Il giorno seguente sul giornale c’era un altro articolo che parlava ancora di quel ritrovamento misterioso. Si diceva che in zona nessuno conoscesse quello straniero, ma un volontario del CAI che aveva collaborato al trasporto di quei resti insieme ai “fratelli della Misericordia”, aveva dichiarato una cosa molto interessante: “Il corpo era deteriorato ed emanava un tanfo terribile ma era integro, nel senso che nessun animale piccolo o grande ne aveva approfittato per nutrirsi.”
D’altra parte, l’escursionista che l’aveva individuato per primo raccontava una cosa altrettanto singolare: “A me piace andare per sentieri poco frequentati e quando, richiamato dal cattivo odore, mi sono diretto in quella radura e l’ho visto, ho vissuto alcuni momenti di paura. Poco più sopra c’era un lupo; sì era proprio un lupo, almeno credo, che mi guardava.
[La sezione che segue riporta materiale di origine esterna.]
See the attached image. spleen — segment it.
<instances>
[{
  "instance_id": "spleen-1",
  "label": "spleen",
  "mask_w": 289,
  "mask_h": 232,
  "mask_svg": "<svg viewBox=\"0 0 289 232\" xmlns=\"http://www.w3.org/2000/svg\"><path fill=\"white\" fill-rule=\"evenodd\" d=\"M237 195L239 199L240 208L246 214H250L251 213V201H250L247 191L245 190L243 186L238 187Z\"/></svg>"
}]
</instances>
Aveva occhi scintillanti e stava lì immobile; poi improvvisamente è sparito.“
– Io continuo ancora adesso a camminare sui nostri monti; mi sembra una delle cose più belle che si possa fare, ma non mi sono dimenticato di Hans. Tutte le volte che arrivo in quei boschi lontani, soprattutto intorno a Luogomano, ho la sensazione di poterlo ancora incontrare e, alcune volte, e questa non è una sensazione perché non sono ancora diventato matto, quando mi attardo fino al limite del tramonto suscitando le riprovazioni di Matilde, sento un ululato non lontano. Gli amici mi prendono in giro, e dicono invece si tratti semplicemente di un cane abbandonato. Ma io ne sono sicuro; è il lupo solitario di Hans che sente la presenza di colui che un giorno è stato per qualche ora amico del suo amico.
Ha vegliato il suo corpo chissà per quanti giorni, impedendo che qualche predatore ne facesse scempio. Non può far parte di un branco, l’odore di essere umano che si porta dietro glielo impedisce e con il suo ululato manifesta la sua orgogliosa solitudine.
Sentendomi sciolto dalla mia promessa ho deciso di raccontare questa vicenda perché non vada persa nel nulla la memoria di un uomo coraggioso che ha fatto una scelta non comune, sicuramente non compresa da molti, anzi scambiata con arrendevolezza. Al contrario, quell’uomo non si era voluto arrendere al non senso. Lui era alla ricerca di frammenti di luce e li cercava nella natura per vivere pienamente il grande concerto della vita, sentendo di farne parte.